**EXERCISE INSTRUCTIONS**
The lines needed are those below that contain the word "fractalNoise"; copy each one.

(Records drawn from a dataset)
Segment Open

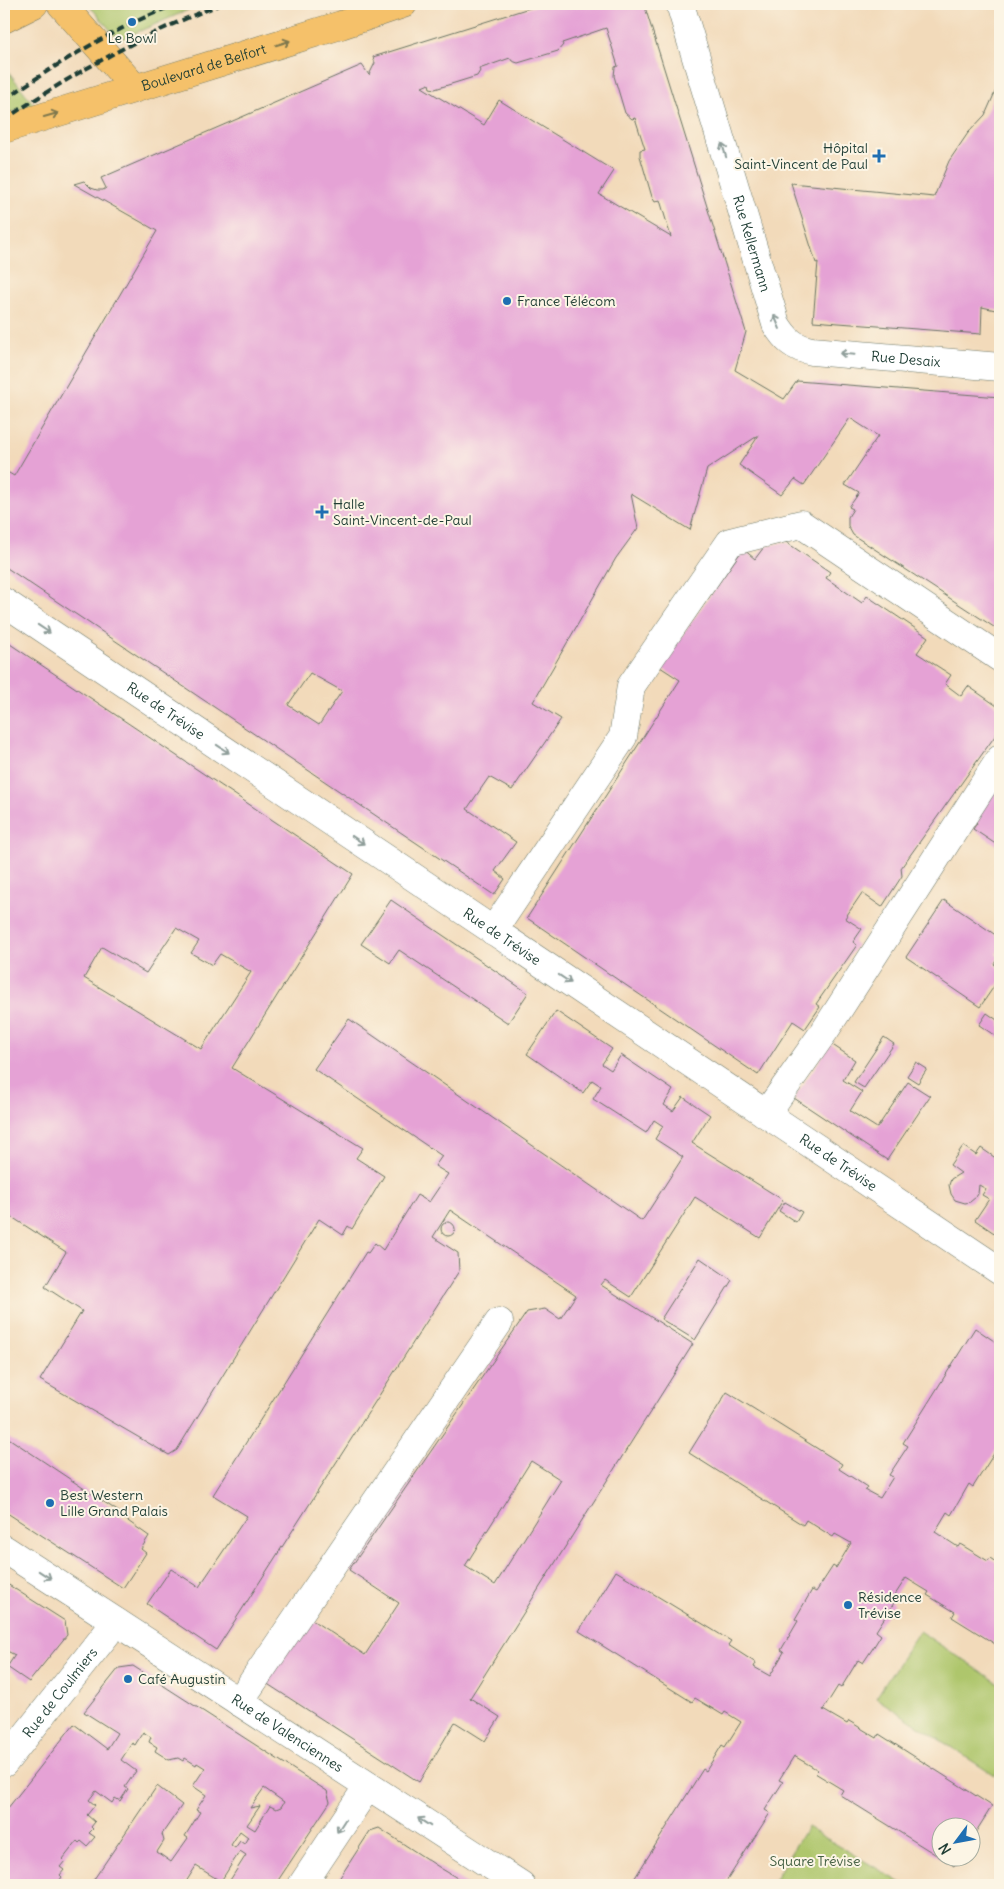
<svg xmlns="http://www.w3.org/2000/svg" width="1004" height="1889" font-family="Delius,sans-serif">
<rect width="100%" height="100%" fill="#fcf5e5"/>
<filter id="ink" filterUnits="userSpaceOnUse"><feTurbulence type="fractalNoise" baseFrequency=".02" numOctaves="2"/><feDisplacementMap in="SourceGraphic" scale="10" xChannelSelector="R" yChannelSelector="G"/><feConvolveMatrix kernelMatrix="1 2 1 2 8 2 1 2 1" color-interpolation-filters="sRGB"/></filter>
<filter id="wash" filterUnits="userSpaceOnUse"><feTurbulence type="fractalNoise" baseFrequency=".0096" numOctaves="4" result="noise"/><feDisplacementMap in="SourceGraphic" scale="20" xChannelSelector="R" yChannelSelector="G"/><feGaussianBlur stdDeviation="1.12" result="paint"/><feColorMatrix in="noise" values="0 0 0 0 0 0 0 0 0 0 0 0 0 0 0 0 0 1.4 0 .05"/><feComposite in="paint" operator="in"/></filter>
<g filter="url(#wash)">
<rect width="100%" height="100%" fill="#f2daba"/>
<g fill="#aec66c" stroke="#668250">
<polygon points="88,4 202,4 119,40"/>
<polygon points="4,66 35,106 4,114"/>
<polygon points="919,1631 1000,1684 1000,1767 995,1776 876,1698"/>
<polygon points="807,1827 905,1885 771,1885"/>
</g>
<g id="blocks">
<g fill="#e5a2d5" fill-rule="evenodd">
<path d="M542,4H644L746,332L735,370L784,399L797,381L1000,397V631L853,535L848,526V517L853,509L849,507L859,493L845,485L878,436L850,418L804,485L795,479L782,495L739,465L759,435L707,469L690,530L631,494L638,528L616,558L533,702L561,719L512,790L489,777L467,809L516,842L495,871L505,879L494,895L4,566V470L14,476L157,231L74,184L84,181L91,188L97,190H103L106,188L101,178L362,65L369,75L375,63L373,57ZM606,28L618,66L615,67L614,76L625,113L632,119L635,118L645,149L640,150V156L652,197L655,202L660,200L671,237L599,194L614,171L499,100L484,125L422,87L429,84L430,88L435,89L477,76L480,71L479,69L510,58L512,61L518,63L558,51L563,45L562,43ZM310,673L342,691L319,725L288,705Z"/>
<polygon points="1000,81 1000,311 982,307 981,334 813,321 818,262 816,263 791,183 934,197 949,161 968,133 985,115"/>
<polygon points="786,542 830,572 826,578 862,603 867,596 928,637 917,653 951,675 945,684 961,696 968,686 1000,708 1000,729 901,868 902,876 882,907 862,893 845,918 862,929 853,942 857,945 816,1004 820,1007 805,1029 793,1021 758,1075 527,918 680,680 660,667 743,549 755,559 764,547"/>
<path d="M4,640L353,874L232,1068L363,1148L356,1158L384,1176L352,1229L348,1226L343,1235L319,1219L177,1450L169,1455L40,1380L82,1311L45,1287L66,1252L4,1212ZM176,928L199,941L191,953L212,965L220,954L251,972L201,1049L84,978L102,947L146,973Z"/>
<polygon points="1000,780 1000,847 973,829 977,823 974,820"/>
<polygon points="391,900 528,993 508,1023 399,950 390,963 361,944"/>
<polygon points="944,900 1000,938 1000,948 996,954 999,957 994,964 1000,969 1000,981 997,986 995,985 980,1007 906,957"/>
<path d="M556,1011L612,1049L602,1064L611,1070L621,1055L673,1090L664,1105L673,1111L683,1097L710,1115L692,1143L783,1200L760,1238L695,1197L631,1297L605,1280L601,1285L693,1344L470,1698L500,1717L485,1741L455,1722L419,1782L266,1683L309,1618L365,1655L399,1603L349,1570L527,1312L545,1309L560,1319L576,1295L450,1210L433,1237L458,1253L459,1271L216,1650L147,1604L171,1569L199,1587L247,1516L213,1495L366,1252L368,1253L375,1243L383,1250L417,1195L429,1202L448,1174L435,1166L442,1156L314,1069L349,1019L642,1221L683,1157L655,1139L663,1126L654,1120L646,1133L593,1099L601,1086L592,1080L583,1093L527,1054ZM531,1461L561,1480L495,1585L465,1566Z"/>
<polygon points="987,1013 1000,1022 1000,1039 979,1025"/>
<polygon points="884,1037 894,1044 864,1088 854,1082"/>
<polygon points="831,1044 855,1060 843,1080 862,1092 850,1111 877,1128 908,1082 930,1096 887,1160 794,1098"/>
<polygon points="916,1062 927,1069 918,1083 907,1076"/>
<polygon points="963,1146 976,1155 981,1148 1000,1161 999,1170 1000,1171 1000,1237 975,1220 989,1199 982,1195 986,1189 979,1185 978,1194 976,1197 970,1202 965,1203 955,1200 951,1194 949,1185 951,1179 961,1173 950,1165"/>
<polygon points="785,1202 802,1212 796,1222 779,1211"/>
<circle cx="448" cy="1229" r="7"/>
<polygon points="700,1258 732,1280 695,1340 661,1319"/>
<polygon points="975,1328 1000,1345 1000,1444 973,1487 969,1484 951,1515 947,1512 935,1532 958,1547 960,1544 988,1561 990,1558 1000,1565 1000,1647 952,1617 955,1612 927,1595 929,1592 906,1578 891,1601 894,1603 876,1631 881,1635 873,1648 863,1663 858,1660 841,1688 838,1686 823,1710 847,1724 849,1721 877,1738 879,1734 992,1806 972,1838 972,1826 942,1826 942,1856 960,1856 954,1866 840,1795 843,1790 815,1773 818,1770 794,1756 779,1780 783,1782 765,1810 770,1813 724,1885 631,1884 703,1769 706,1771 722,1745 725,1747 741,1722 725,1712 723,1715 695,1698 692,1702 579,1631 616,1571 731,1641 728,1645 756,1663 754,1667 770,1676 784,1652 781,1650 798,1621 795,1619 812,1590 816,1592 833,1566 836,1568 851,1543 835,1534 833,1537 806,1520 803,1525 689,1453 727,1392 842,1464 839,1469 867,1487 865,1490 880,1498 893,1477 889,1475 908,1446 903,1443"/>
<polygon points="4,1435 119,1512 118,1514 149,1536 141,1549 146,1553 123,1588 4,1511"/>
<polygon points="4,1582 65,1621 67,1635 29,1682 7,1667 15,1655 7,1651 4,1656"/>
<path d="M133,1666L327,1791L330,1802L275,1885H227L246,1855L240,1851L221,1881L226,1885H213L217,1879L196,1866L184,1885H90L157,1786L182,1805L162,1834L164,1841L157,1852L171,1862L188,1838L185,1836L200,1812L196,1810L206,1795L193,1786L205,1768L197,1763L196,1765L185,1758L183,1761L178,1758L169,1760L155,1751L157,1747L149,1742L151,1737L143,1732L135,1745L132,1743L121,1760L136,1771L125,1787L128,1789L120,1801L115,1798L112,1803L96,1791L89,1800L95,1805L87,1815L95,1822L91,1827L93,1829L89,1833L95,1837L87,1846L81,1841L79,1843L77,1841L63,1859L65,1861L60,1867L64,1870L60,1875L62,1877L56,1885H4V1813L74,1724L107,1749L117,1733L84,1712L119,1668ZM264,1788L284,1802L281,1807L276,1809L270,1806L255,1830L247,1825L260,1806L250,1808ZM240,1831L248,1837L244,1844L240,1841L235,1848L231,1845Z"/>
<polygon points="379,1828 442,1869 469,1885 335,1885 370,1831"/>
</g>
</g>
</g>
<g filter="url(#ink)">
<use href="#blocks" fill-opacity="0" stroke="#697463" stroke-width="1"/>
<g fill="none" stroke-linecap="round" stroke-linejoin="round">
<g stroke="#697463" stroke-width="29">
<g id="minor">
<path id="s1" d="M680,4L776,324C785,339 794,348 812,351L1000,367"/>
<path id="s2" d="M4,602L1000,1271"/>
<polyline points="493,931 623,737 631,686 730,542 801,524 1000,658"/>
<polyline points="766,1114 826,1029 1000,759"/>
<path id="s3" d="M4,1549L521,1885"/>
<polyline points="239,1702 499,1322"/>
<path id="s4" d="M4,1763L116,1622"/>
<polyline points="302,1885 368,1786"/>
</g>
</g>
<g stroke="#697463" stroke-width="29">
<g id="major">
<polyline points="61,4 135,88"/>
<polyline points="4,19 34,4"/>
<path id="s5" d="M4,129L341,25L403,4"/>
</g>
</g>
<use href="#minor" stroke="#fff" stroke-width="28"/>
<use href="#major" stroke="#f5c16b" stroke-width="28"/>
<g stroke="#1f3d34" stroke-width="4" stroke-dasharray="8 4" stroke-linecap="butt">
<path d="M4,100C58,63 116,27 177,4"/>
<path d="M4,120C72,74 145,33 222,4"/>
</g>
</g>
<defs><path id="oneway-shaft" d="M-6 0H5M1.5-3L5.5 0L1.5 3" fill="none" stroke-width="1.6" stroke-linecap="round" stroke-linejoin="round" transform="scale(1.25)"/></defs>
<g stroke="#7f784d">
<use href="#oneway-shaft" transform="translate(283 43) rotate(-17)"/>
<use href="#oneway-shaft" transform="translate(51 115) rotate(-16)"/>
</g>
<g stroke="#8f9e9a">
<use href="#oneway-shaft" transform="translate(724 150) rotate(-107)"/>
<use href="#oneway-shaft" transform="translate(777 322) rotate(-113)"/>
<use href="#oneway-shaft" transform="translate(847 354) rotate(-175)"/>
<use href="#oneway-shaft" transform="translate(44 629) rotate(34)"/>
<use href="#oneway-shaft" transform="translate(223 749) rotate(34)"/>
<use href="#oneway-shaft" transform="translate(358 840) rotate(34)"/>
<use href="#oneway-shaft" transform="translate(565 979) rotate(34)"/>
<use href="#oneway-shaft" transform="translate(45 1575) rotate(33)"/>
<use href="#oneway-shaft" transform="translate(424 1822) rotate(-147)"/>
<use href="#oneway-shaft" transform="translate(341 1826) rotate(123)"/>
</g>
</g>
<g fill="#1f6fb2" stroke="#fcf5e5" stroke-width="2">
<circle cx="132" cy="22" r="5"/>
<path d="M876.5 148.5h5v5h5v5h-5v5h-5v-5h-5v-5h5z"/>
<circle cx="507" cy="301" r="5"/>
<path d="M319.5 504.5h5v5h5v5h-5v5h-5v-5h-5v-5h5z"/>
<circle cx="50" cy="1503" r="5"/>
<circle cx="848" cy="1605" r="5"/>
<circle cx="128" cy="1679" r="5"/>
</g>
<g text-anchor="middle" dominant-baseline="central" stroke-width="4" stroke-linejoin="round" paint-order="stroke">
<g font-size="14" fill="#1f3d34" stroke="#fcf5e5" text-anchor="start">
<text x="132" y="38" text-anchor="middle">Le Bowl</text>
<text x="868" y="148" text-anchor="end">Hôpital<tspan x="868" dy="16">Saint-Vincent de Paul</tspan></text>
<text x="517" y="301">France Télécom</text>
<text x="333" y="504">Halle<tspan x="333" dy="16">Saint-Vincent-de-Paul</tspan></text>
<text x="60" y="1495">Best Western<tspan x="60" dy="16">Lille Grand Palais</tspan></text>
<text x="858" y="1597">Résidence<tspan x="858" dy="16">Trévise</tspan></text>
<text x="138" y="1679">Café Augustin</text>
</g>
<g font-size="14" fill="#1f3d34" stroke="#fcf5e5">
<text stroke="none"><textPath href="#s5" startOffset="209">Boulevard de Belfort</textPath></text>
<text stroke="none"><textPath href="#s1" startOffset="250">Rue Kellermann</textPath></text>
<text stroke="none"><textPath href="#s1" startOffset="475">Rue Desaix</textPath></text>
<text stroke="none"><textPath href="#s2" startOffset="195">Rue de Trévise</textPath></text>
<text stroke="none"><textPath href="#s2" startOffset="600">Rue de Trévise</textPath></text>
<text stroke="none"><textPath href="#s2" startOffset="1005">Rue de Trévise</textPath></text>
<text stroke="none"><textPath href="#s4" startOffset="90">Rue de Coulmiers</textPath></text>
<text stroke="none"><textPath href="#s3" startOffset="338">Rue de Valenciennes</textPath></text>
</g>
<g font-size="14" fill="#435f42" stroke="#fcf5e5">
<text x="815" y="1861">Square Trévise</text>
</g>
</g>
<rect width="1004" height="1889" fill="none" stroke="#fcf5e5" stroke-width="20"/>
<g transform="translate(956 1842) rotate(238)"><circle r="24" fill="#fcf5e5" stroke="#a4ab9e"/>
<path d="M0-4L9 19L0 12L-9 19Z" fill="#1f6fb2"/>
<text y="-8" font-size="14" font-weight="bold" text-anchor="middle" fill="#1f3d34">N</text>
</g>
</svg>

Segment Closed

**SOLUTION FOR THIS PROBLEM**
<filter id="ink" filterUnits="userSpaceOnUse"><feTurbulence type="fractalNoise" baseFrequency=".02" numOctaves="2"/><feDisplacementMap in="SourceGraphic" scale="10" xChannelSelector="R" yChannelSelector="G"/><feConvolveMatrix kernelMatrix="1 2 1 2 8 2 1 2 1" color-interpolation-filters="sRGB"/></filter>
<filter id="wash" filterUnits="userSpaceOnUse"><feTurbulence type="fractalNoise" baseFrequency=".0096" numOctaves="4" result="noise"/><feDisplacementMap in="SourceGraphic" scale="20" xChannelSelector="R" yChannelSelector="G"/><feGaussianBlur stdDeviation="1.12" result="paint"/><feColorMatrix in="noise" values="0 0 0 0 0 0 0 0 0 0 0 0 0 0 0 0 0 1.4 0 .05"/><feComposite in="paint" operator="in"/></filter>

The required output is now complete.